• [Aim]: Select every line in the rows below that contains the string "Checklist", matching case exactly, and copy each of those lines in full.

• [Data supplied]:
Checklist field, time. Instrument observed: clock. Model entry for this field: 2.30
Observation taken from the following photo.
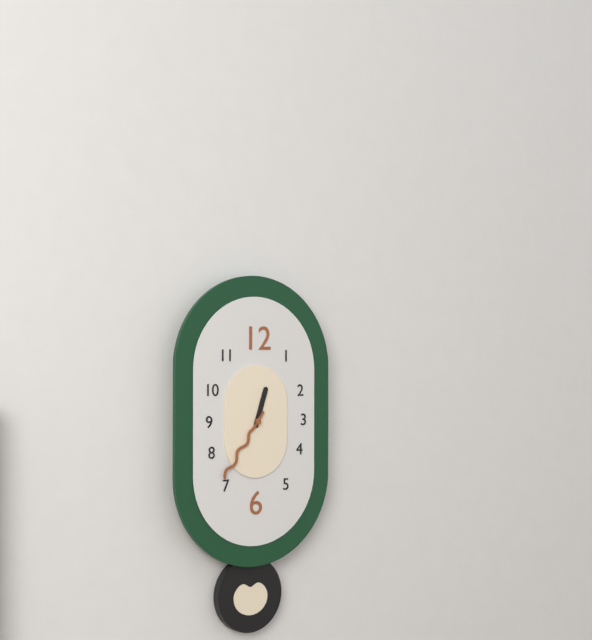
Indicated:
12.36
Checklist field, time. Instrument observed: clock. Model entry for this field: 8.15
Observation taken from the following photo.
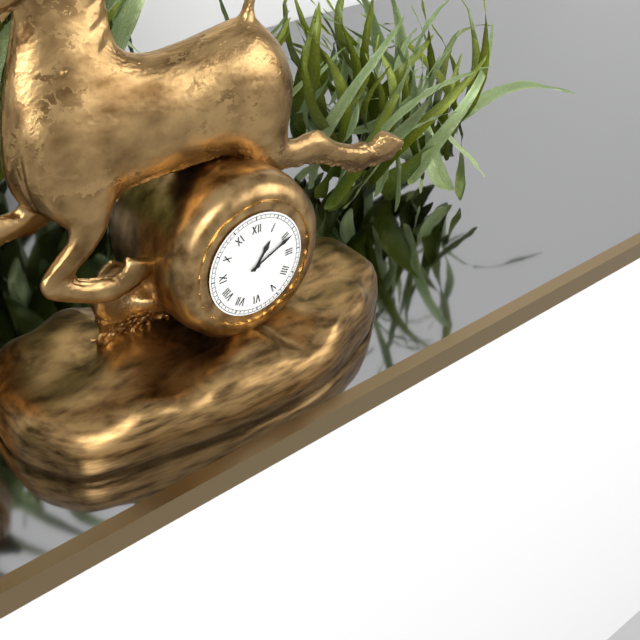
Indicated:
1.11
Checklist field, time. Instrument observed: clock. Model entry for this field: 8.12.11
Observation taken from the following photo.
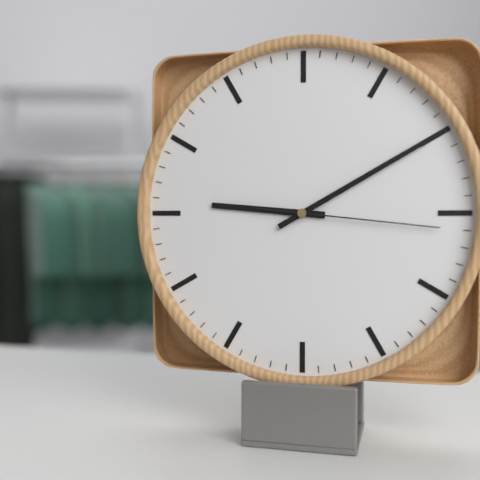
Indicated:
9.10.16
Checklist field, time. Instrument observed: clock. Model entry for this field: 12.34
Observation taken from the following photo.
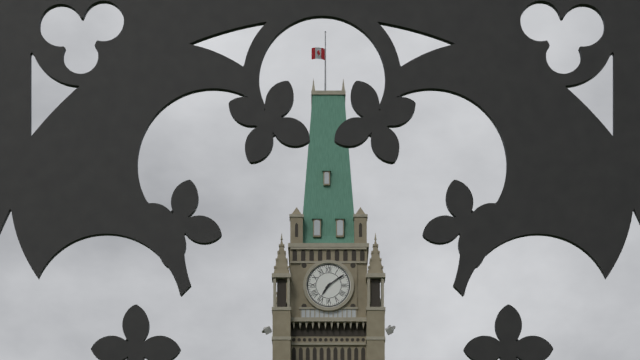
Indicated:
7.09
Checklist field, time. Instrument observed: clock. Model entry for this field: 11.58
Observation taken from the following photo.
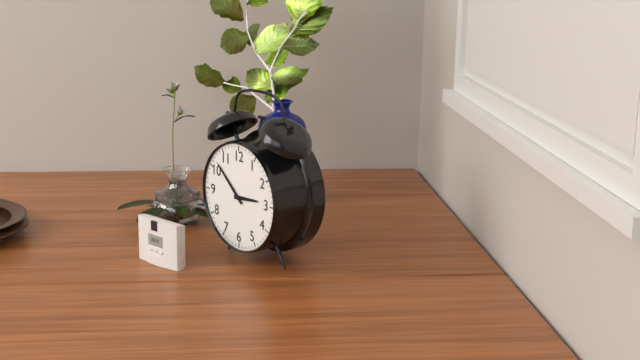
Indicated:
2.52
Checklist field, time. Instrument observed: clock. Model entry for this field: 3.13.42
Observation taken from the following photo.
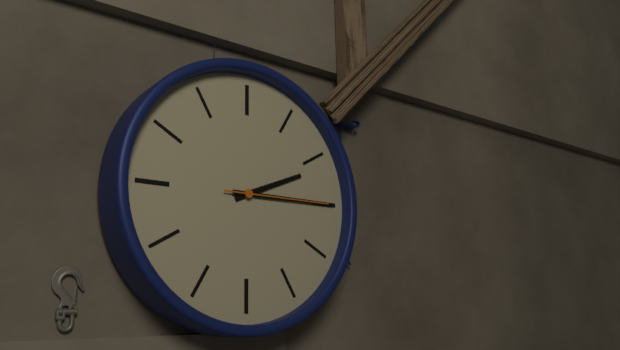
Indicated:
2.15.15
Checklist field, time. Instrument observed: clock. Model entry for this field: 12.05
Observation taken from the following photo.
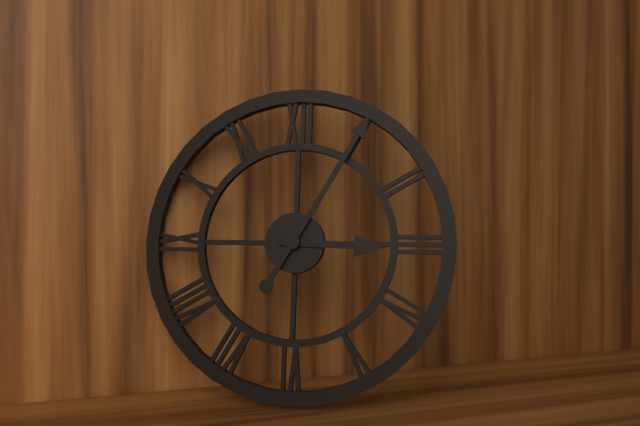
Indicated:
3.05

• [Problem solution]:
Checklist field, time. Instrument observed: clock. Model entry for this field: 2.30
Checklist field, time. Instrument observed: clock. Model entry for this field: 8.15
Checklist field, time. Instrument observed: clock. Model entry for this field: 8.12.11
Checklist field, time. Instrument observed: clock. Model entry for this field: 12.34
Checklist field, time. Instrument observed: clock. Model entry for this field: 11.58
Checklist field, time. Instrument observed: clock. Model entry for this field: 3.13.42
Checklist field, time. Instrument observed: clock. Model entry for this field: 12.05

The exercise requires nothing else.